Let’s turn to a discussion of style. To keep this simple, we are only focusing on two styles: Value and Growth. Value managers are defined as those that seek to buy stocks that are trading at a discount to their “fair value” and sell them at or in excess of that value. Whereas growth managers are those that concentrate on companies with better prospects for future growth with less focus on valuation.
VALUE MANAGERS BEAT GROWTH
The chart below shows how much of a comeback value managers made, with 77% beating the S&P/TSX Composite TR Index return in 2021. That’s up from 32% in 2020 and is the highest since 2013! The median value manager return was over 4% ahead of the benchmark in 2021, also the highest since 2013.
How does that compare to growth managers? The chart below shows that 55% of growth managers beat the S&P/TSX Composite TR Index return in 2021, the same as in 2020. The median growth manager return was roughly 55 basis points ahead of the benchmark in 2021.
HUGE DIFFERENCE IN MEDIAN RETURNS
The chart below brings the two styles together and shows the median value manager return minus the median growth manager return. It’s clear from the chart how much value managers bounced back with the median return roughly 360 basis points ahead of the median growth manager return. That’s the most since 2016 and follows three years when value was clearly out of favour.
WHAT MIGHT HAVE HELPED VALUE MANAGERS
The concentrated nature of the Canadian market is often more problematic over short periods of time for value managers than growth managers. RIM (now Blackberry), Valeant (now Bausch Health Companies) and Nortel are historical examples of this. Most recently it has been Shopify. Most value managers do not own Shopify so when it was up 178% in 2020 and became the largest stock in the index, it really hurt value managers’ benchmark relative performance, particularly those with concentrated portfolios. Just to give some perspective, not owning Shopify in the QV Canadian Equity Fund detracted over 500 basis points of excess return in 2020. In 2021, Shopify’s 30% surge in the second quarter also had a negative impact, but not owning it had a neutral to slightly positive impact on benchmark relative performance throughout the rest of the year.
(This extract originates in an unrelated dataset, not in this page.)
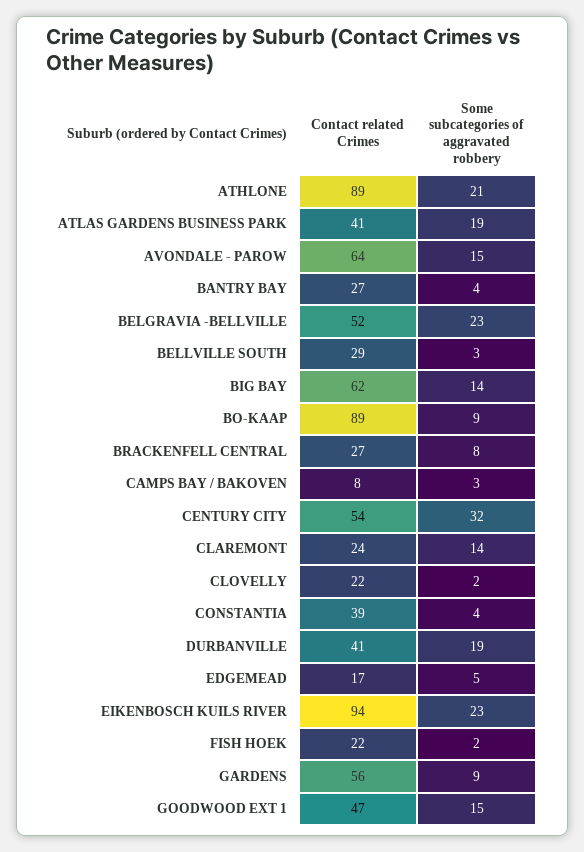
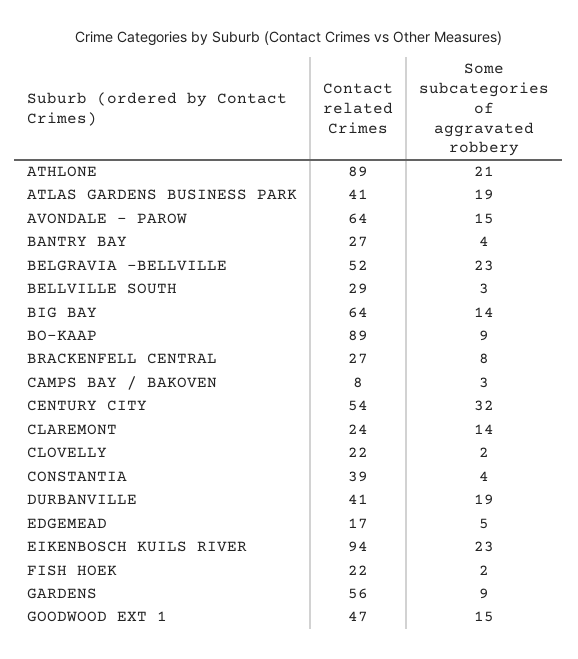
Contact related Crimes, BIG BAY: 62 -> 64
Note that for the month of January in 2022, not owning Shopify added over 200 basis points of excess return with the stock down nearly 30%.
Gold stocks have also had a significant impact on the active management environment in Canada over time. After surging almost 22% in 2020, gold stocks fell nearly 10% in 2021, which was hugely beneficial for value managers who tend to have no or very little weight in gold compared to growth managers. Not owning any golds in the QV Canadian Equity Fund added over 300 basis points of excess return in 2021, after detracting nearly 120 basis points in 2020.
While it’s impossible to predict which style will be in favour and for how long, the turnaround in value after lagging for three years is certainly worth noting. No one style consistently outperforms in Canada and at times the differences can be quite extreme. Typically, but not always, style cycles last 3 to 4 years. With interest rates poised to rise, perhaps value investing is the place to be.
All returns stated are gross of fees.